We find Emma finding a way to save grace with the Bates after her odious behavior towards Miss Bates during the Box Hill gathering. During this gathering Emma insults Miss Bates when the latter laughs at herself saying that she could not come up with many clever ideas, and that instead she may be able to comply with at least three dull ideas. To this, Emma retorted with huge sarcasm:

Ah! ma’am, but there may be a difficulty. Pardon me, but you will be limited as to number—only three at once.

Basically, what Emma said to Miss Bates is that the latter is capable of coming up with more than plenty dull ideas and comments, and that it would be best to limit her before she starts.

This behavior leaves a really sad taste in Mr.
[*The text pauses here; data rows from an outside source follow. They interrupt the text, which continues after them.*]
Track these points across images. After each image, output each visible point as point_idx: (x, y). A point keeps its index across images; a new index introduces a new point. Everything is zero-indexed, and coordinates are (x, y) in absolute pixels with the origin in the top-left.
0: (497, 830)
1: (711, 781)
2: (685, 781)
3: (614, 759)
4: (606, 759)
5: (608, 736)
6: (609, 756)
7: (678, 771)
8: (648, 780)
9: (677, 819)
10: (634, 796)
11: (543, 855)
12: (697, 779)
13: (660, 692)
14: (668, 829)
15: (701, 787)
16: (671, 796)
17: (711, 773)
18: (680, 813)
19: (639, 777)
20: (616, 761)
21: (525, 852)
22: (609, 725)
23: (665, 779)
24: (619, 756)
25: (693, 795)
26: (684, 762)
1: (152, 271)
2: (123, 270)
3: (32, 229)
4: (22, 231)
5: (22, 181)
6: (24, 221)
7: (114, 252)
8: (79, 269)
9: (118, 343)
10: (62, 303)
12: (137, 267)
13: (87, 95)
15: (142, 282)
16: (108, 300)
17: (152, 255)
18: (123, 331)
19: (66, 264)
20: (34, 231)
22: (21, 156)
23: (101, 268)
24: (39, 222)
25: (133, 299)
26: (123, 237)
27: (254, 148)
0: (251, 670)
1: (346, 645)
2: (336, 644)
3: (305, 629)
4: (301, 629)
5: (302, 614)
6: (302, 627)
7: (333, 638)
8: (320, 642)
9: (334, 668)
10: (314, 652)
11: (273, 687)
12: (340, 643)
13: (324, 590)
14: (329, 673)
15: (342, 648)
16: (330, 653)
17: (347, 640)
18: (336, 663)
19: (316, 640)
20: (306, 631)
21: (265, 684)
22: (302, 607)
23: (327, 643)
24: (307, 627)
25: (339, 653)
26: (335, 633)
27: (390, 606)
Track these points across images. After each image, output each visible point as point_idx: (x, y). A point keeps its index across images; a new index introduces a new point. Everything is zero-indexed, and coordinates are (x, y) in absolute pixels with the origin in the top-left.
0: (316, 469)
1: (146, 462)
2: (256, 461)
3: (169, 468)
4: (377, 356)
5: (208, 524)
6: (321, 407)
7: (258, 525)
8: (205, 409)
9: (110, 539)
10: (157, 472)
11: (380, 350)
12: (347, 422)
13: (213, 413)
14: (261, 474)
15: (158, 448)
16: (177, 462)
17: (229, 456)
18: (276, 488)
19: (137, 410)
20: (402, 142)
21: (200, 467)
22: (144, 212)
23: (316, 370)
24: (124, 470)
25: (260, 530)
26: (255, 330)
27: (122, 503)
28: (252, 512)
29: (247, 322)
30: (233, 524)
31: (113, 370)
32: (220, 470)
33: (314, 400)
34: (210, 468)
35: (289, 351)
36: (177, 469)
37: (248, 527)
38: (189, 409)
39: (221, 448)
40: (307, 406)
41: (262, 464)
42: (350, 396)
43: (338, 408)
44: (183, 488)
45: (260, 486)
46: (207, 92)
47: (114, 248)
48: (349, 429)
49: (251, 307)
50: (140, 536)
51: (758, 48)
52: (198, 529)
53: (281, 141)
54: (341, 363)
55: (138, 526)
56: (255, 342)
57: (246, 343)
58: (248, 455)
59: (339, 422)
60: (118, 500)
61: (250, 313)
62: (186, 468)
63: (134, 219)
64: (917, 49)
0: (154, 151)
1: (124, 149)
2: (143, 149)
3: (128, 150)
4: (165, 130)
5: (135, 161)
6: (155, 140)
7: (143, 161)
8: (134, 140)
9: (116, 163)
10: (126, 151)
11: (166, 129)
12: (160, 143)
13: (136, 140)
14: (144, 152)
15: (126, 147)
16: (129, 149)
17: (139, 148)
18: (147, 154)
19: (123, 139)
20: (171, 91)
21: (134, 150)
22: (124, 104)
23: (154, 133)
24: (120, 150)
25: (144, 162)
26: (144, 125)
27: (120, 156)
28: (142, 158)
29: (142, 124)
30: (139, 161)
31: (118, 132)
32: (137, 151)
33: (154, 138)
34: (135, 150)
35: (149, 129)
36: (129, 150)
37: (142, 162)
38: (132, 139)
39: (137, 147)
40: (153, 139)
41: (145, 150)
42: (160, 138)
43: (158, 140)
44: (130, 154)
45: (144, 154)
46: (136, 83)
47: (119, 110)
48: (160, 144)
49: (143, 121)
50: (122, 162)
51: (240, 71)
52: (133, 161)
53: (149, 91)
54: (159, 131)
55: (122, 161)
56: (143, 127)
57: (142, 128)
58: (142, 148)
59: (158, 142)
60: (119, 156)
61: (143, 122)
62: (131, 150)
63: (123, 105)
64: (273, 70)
Knightley who takes matters into his own hands and chastises Emma. This is the moment when Emma for once feels regrets about her actions.

After all this, in chapter 45, Emma explains how she tries to fix the situation with Miss Bates. During this exchange, Knightley understands Emma's behavior and sees kindness in her. She, equally, feels drawn to Knightley and they basically declare their love for each other when Knightley nearly kisses Emma's hand.

Every action after this specific event becomes the declining action of the plot which leads to the end. Therefore, the moment when Emma and Knighley declare or demonstrate their mutual attraction serves as the climax of the novel.